Aim of the task -
Find every line in the records below that contains the word "kernel", and copy each such line.

(Saved entries)
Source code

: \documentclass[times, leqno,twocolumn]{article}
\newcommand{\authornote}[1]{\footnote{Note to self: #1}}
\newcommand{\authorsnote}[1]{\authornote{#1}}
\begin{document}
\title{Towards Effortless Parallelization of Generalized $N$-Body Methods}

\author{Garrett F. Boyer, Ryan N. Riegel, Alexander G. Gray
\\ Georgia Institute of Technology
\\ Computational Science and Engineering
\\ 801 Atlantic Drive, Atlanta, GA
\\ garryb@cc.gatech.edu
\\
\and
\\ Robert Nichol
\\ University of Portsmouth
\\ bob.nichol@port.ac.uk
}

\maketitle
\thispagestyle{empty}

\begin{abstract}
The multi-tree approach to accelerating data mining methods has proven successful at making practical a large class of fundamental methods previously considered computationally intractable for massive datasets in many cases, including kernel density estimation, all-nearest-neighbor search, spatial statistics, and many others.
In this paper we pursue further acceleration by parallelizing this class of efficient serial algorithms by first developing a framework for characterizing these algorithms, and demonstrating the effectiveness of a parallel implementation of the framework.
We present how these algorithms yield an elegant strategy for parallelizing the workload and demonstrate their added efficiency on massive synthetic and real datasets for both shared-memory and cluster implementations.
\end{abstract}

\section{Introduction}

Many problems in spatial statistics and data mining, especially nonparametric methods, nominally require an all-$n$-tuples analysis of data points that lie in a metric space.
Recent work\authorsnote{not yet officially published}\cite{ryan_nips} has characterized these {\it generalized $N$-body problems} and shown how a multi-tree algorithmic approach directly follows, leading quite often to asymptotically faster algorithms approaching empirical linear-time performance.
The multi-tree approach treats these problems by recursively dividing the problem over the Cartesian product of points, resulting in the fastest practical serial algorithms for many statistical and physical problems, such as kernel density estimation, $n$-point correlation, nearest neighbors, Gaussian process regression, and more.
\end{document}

Written response -
The multi-tree approach to accelerating data mining methods has proven successful at making practical a large class of fundamental methods previously considered computationally intractable for massive datasets in many cases, including kernel density estimation, all-nearest-neighbor search, spatial statistics, and many others.
The multi-tree approach treats these problems by recursively dividing the problem over the Cartesian product of points, resulting in the fastest practical serial algorithms for many statistical and physical problems, such as kernel density estimation, $n$-point correlation, nearest neighbors, Gaussian process regression, and more.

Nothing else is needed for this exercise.